Oleh: Abdullah Makhrus

 ”Kesan pertama begitu menggoda. Selanjutnya terserah Anda.”

 

MASIH ingatkah Anda dengan slogan iklan parfum AXE di tahun 90-an di atas? Impresi atau kesan pertama itu memang penting, bahkan bisa dikatakan sangat penting. Termasuk untuk membangkitkan minat dan semangat siswa untuk belajar.

Dulu, anak-anak, teman-teman guru di sekolah memanggil saya Pak Makhrus. Namun, karena seringkali terjadi kesalahan penyebutan sehingga berubah menjadi Pak Markus. Maka, saya putuskan sejak sekitar 3 tahun lalu, saya meminta mereka memanggil saya dengan sebutan Pak Abdullah saja.
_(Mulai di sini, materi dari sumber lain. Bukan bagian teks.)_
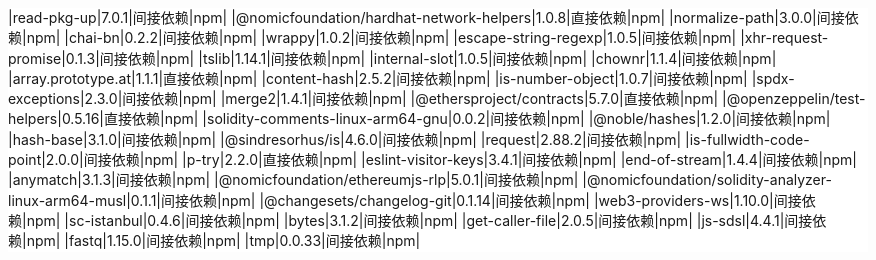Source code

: |read-pkg-up|7.0.1|间接依赖|npm|
|@nomicfoundation/hardhat-network-helpers|1.0.8|直接依赖|npm|
|normalize-path|3.0.0|间接依赖|npm|
|chai-bn|0.2.2|间接依赖|npm|
|wrappy|1.0.2|间接依赖|npm|
|escape-string-regexp|1.0.5|间接依赖|npm|
|xhr-request-promise|0.1.3|间接依赖|npm|
|tslib|1.14.1|间接依赖|npm|
|internal-slot|1.0.5|间接依赖|npm|
|chownr|1.1.4|间接依赖|npm|
|array.prototype.at|1.1.1|直接依赖|npm|
|content-hash|2.5.2|间接依赖|npm|
|is-number-object|1.0.7|间接依赖|npm|
|spdx-exceptions|2.3.0|间接依赖|npm|
|merge2|1.4.1|间接依赖|npm|
|@ethersproject/contracts|5.7.0|直接依赖|npm|
|@openzeppelin/test-helpers|0.5.16|直接依赖|npm|
|solidity-comments-linux-arm64-gnu|0.0.2|间接依赖|npm|
|@noble/hashes|1.2.0|间接依赖|npm|
|hash-base|3.1.0|间接依赖|npm|
|@sindresorhus/is|4.6.0|间接依赖|npm|
|request|2.88.2|间接依赖|npm|
|is-fullwidth-code-point|2.0.0|间接依赖|npm|
|p-try|2.2.0|直接依赖|npm|
|eslint-visitor-keys|3.4.1|间接依赖|npm|
|end-of-stream|1.4.4|间接依赖|npm|
|anymatch|3.1.3|间接依赖|npm|
|@nomicfoundation/ethereumjs-rlp|5.0.1|间接依赖|npm|
|@nomicfoundation/solidity-analyzer-linux-arm64-musl|0.1.1|间接依赖|npm|
|@changesets/changelog-git|0.1.14|间接依赖|npm|
|web3-providers-ws|1.10.0|间接依赖|npm|
|sc-istanbul|0.4.6|间接依赖|npm|
|bytes|3.1.2|间接依赖|npm|
|get-caller-file|2.0.5|间接依赖|npm|
|js-sdsl|4.4.1|间接依赖|npm|
|fastq|1.15.0|间接依赖|npm|
|tmp|0.0.33|间接依赖|npm|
Tepatnya, tanpa kata saja, wkwkwk...

Saya pertama kali mengajar kelas 4 di SD Muhammadiyah 1 Pucanganom Sidoarjo atau biasa disebut SD Muhida sejak tahun 2006. Hingga saat ini di tahun 2023 juga kebetulan kembali mengajar di kelas 4 lagi, setelah sempat menjadi wali kelas 5 dan 6. Ini berarti kurang lebih 17 tahun saya mengajar anak-anak SD .
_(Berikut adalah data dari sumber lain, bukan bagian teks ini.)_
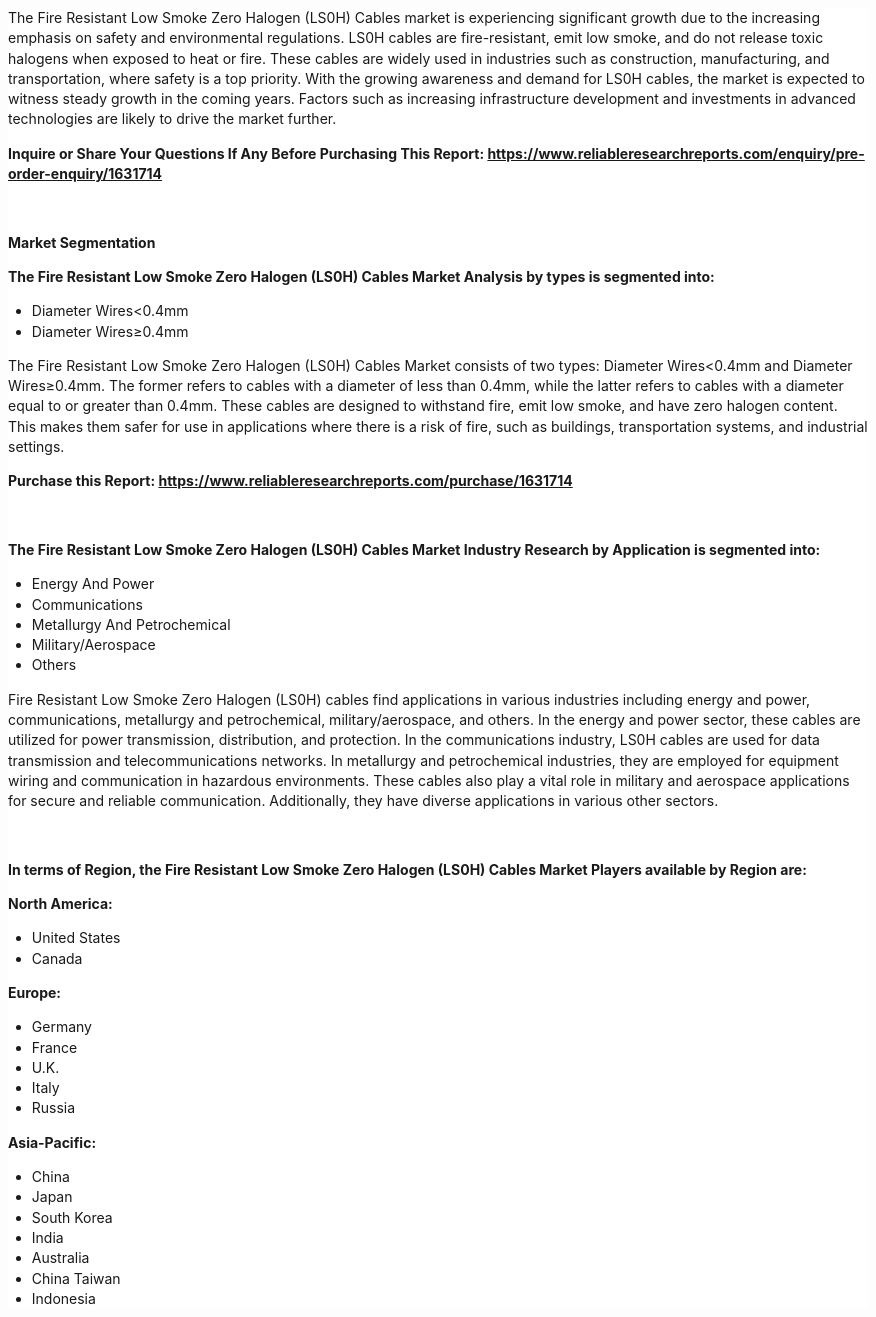 <p><p>The Fire Resistant Low Smoke Zero Halogen (LS0H) Cables market is experiencing significant growth due to the increasing emphasis on safety and environmental regulations. LS0H cables are fire-resistant, emit low smoke, and do not release toxic halogens when exposed to heat or fire. These cables are widely used in industries such as construction, manufacturing, and transportation, where safety is a top priority. With the growing awareness and demand for LS0H cables, the market is expected to witness steady growth in the coming years. Factors such as increasing infrastructure development and investments in advanced technologies are likely to drive the market further.</p></p>
<p><strong>Inquire or Share Your Questions If Any Before Purchasing This Report: <a href="https://www.reliableresearchreports.com/enquiry/pre-order-enquiry/1631714">https://www.reliableresearchreports.com/enquiry/pre-order-enquiry/1631714</a></strong></p>
<p>&nbsp;</p>
<p><strong>Market Segmentation</strong></p>
<p><strong>The Fire Resistant Low Smoke Zero Halogen (LS0H) Cables Market Analysis by types is segmented into:</strong></p>
<p><ul><li>Diameter Wires<0.4mm</li><li>Diameter Wires≥0.4mm</li></ul></p>
<p><p>The Fire Resistant Low Smoke Zero Halogen (LS0H) Cables Market consists of two types: Diameter Wires<0.4mm and Diameter Wires≥0.4mm. The former refers to cables with a diameter of less than 0.4mm, while the latter refers to cables with a diameter equal to or greater than 0.4mm. These cables are designed to withstand fire, emit low smoke, and have zero halogen content. This makes them safer for use in applications where there is a risk of fire, such as buildings, transportation systems, and industrial settings.</p></p>
<p><strong>Purchase this Report:&nbsp;<a href="https://www.reliableresearchreports.com/purchase/1631714">https://www.reliableresearchreports.com/purchase/1631714</a></strong></p>
<p>&nbsp;</p>
<p><strong>The Fire Resistant Low Smoke Zero Halogen (LS0H) Cables Market Industry Research by Application is segmented into:</strong></p>
<p><ul><li>Energy And Power</li><li>Communications</li><li>Metallurgy And Petrochemical</li><li>Military/Aerospace</li><li>Others</li></ul></p>
<p><p>Fire Resistant Low Smoke Zero Halogen (LS0H) cables find applications in various industries including energy and power, communications, metallurgy and petrochemical, military/aerospace, and others. In the energy and power sector, these cables are utilized for power transmission, distribution, and protection. In the communications industry, LS0H cables are used for data transmission and telecommunications networks. In metallurgy and petrochemical industries, they are employed for equipment wiring and communication in hazardous environments. These cables also play a vital role in military and aerospace applications for secure and reliable communication. Additionally, they have diverse applications in various other sectors.</p></p>
<p>&nbsp;</p>
<p><strong>In terms of Region, the Fire Resistant Low Smoke Zero Halogen (LS0H) Cables Market Players available by Region are:</strong></p>
<p>
    <p> <strong> North America: </strong>
        <ul>
            <li>United States</li>
            <li>Canada</li>
        </ul>
        </p> 
    <p> <strong> Europe: </strong>
        <ul>
            <li>Germany</li>
            <li>France</li>
            <li>U.K.</li>
            <li>Italy</li>
            <li>Russia</li>
        </ul>
        </p> 
    <p> <strong> Asia-Pacific: </strong>
        <ul>
            <li>China</li>
            <li>Japan</li>
            <li>South Korea</li>
            <li>India</li>
            <li>Australia</li>
            <li>China Taiwan</li>
            <li>Indonesia</li>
Pertama kali ketika memasuki kelas untuk mengajar matematika, saya selalu membuka pertanyaan kepada anak-anak. “Matematika itu menurut kalian gampang atau sulit?”Kata saya saat memulai mengajar di kelas. Kira-kira, Anda bisa menebak jawabnnya kan ya? Hehehe...
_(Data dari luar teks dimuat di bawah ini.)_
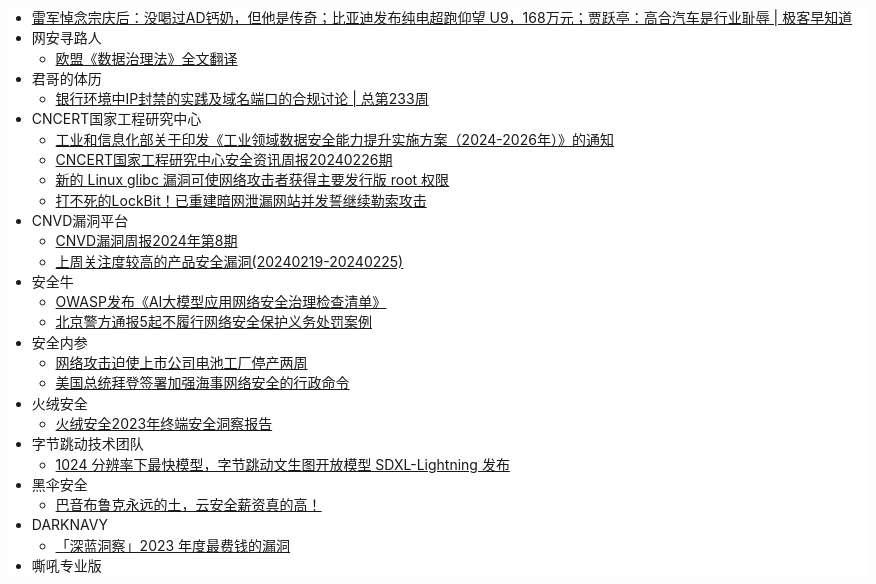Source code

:   - [雷军悼念宗庆后：没喝过AD钙奶，但他是传奇；比亚迪发布纯电超跑仰望 U9，168万元；贾跃亭：高合汽车是行业耻辱 | 极客早知道](https://mp.weixin.qq.com/s?__biz=MTMwNDMwODQ0MQ==&mid=2653034205&idx=1&sn=04b7c6b0a171ab7f4104d493e1d76033&chksm=7e576b6b4920e27d84b610f5f42982bc60fd2a32f7f2005dc07e24f8e55ef78906726c6a04e6&scene=58&subscene=0#rd)
- 网安寻路人
  - [欧盟《数据治理法》全文翻译](https://mp.weixin.qq.com/s?__biz=MzIxODM0NDU4MQ==&mid=2247501500&idx=1&sn=d5d7090629cac3d68f6ec336642f5038&chksm=97e97b56a09ef24088e685f77a134a55d9f2d94edcbb97dc85e9956e58ac22557689b7521152&scene=58&subscene=0#rd)
- 君哥的体历
  - [银行环境中IP封禁的实践及域名端口的合规讨论 | 总第233周](https://mp.weixin.qq.com/s?__biz=MzI2MjQ1NTA4MA==&mid=2247490961&idx=1&sn=165fac74eefa08b2e4115b08795ccfb6&chksm=ea4bb7d6dd3c3ec0ecfc29acd9a6a4a5b912d21bcf7ff72c4a4d1cc6ac6f7d86bb62dd0a3376&scene=58&subscene=0#rd)
- CNCERT国家工程研究中心
  - [工业和信息化部关于印发《工业领域数据安全能力提升实施方案（2024-2026年）》的通知](https://mp.weixin.qq.com/s?__biz=MzUzNDYxOTA1NA==&mid=2247543098&idx=1&sn=d37fa8345173ccd45be72a3f084d83a5&chksm=fa939ffbcde416edd48d6fdc9e8ebaf63eb591efa1f0c6da58c4ce566cb045a61097c8e51418&scene=58&subscene=0#rd)
  - [CNCERT国家工程研究中心安全资讯周报20240226期](https://mp.weixin.qq.com/s?__biz=MzUzNDYxOTA1NA==&mid=2247543098&idx=2&sn=49e8f9d306ab612b69a92511bde4d242&chksm=fa939ffbcde416ed9383b88367792e9e4bffd309e938aa98ccaafba0d4cdd971077695e3e95b&scene=58&subscene=0#rd)
  - [新的 Linux glibc 漏洞可使网络攻击者获得主要发行版 root 权限](https://mp.weixin.qq.com/s?__biz=MzUzNDYxOTA1NA==&mid=2247543098&idx=3&sn=29bdad8e8105d0550fd85561c62739f3&chksm=fa939ffbcde416ed0ad7c94bef562b81e4b9e073a35cf010af76db80541358571de2307004eb&scene=58&subscene=0#rd)
  - [打不死的LockBit！已重建暗网泄漏网站并发誓继续勒索攻击](https://mp.weixin.qq.com/s?__biz=MzUzNDYxOTA1NA==&mid=2247543098&idx=4&sn=d38337c77b9884ae2045506c6a15d560&chksm=fa939ffbcde416ed90132b1bf94c8f6e9bd9eb37950542b58d7f53499cd0878e7abfe62b24a2&scene=58&subscene=0#rd)
- CNVD漏洞平台
  - [CNVD漏洞周报2024年第8期](https://mp.weixin.qq.com/s?__biz=MzU3ODM2NTg2Mg==&mid=2247494454&idx=1&sn=75b4a10b224fe51a786b909ac6d6fba6&chksm=fd74dbffca0352e9b7416fb9e91e5e7514a4df75efc40d3be50e95796746324e5506dda28140&scene=58&subscene=0#rd)
  - [上周关注度较高的产品安全漏洞(20240219-20240225)](https://mp.weixin.qq.com/s?__biz=MzU3ODM2NTg2Mg==&mid=2247494454&idx=2&sn=a4d3f067c3eb9c32a5da7f88aba9a286&chksm=fd74dbffca0352e958e8c020f9f59df5840aee4264d392cb5d110cc32a6d739fe1e6554af425&scene=58&subscene=0#rd)
- 安全牛
  - [OWASP发布《AI大模型应用网络安全治理检查清单》](https://mp.weixin.qq.com/s?__biz=MjM5Njc3NjM4MA==&mid=2651128158&idx=1&sn=a2d900aa54c601c5856c698db6c94244&chksm=bd15b18d8a62389bd4da05b4a817d9b2c7ac8bf5777d21c57cc377a219c32dfd7cdd82e22df6&scene=58&subscene=0#rd)
  - [北京警方通报5起不履行网络安全保护义务处罚案例](https://mp.weixin.qq.com/s?__biz=MjM5Njc3NjM4MA==&mid=2651128158&idx=2&sn=ce2cc1762fcda3e4c04b007f73fea6ab&chksm=bd15b18d8a62389bb0cdcad8f78f292224dbbc1eb47d7cb216061534ba1a3052abb544e55eb8&scene=58&subscene=0#rd)
- 安全内参
  - [网络攻击迫使上市公司电池工厂停产两周](https://mp.weixin.qq.com/s?__biz=MzI4NDY2MDMwMw==&mid=2247511062&idx=1&sn=291522b616b924022057ce85d2a6c751&chksm=ebfaeb36dc8d62200e7912d455c1228bbe598e7465e603fe109f138510e3abf064cb12a9bc9b&scene=58&subscene=0#rd)
  - [美国总统拜登签署加强海事网络安全的行政命令](https://mp.weixin.qq.com/s?__biz=MzI4NDY2MDMwMw==&mid=2247511062&idx=2&sn=858f3de0142d2e83fc457224228ef55c&chksm=ebfaeb36dc8d62202a66c56c0a87fd2e8a39a19dd41a1eac8b7defeca67f3ebfda57239220ef&scene=58&subscene=0#rd)
- 火绒安全
  - [火绒安全2023年终端安全洞察报告](https://mp.weixin.qq.com/s?__biz=MzI3NjYzMDM1Mg==&mid=2247517625&idx=1&sn=6f8c549f1d10b35371c40e3188096506&chksm=eb705b86dc07d290007e8ab7507d3f30bc00b489c33c8113436aa15c57adb1eef787329f6df1&scene=58&subscene=0#rd)
- 字节跳动技术团队
  - [1024 分辨率下最快模型，字节跳动文生图开放模型 SDXL-Lightning 发布](https://mp.weixin.qq.com/s?__biz=MzI1MzYzMjE0MQ==&mid=2247505805&idx=1&sn=4d37c33495718540ebed616ffbf4c51d&chksm=e9d31c6fdea495793ac145e913067db8f647c62e06cf69899aada2a40ffbf440f6c6edb83411&scene=58&subscene=0#rd)
- 黑伞安全
  - [巴音布鲁克永远的土，云安全薪资真的高！](https://mp.weixin.qq.com/s?__biz=MzU0MzkzOTYzOQ==&mid=2247488837&idx=1&sn=f863d371bf5f4a9f7228ae94815c287c&chksm=fb02981dcc75110b55f460d2744d62faa1194cf98c695addc47bb50403b25112744ac8fd10db&scene=58&subscene=0#rd)
- DARKNAVY
  - [「深蓝洞察」2023 年度最费钱的漏洞](https://mp.weixin.qq.com/s?__biz=MzkyMjM5MTk3NQ==&mid=2247485473&idx=1&sn=dac56a776c57366e00cf5b7217c74a4c&chksm=c1f44ce9f683c5ffb68f9b26d16d4ac769e732df0b4d473685d25e15343f40087dfff27749e4&scene=58&subscene=0#rd)
- 嘶吼专业版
Betul sekali, jawaban anak-anak ini sungguh mengejutkan. Seolah sudah janjian, mereka kompak menjawab, ”SULIIIIII.....T” . Berdasarkan data yang saya kumpulkan dari 3 kelas yang saja ajar, ada sekitar 80-90% di kelas mengatakan bahwa matematika itu sulit. Oke, Fine.

Lalu saya katakan pada anak-anak, ”Tugas saya adalah menjadikan matematika ini menjadi pelajaran yang gampang dan menyeangkan. Setuju?”. Lantas mereka dengan nada koor menjawab, ”Setuju......”.

Kemudian saya katakan pada mereka, ”Ayo kita bermain sulap sekarang”.Setelah itu sayam eminta mereka berpasangan untuk memilih satu angka dari 1-100. Saya minta mereka menuliskan satu angka tersebut dalam buku tulis dengan ukuran yaang agak besar.

Selanjutnya saya meminta perwakilan dari mereka untuk menjawab pertanyaan saya dengan merrespon dengan jawaban ADA atau TIDAK ADA saja pada tayangan tujuh kartu angka yang saya tampilkan dalam slide.

Setelahnya, saya minta mereka melihat saya dan  mengatakan pada mereka bak pesulap handal, ”Tatap mata saya, saya tahu angka berapa yang ada dalam pikiran kalian”.  Dalam hitungan detik, saya kemudian menebak angka  yang mereka pilih dan Alhamdulillah sejauh ini BENAR. Sontak riuh tepuk tangan bersahutan di dalam kelas.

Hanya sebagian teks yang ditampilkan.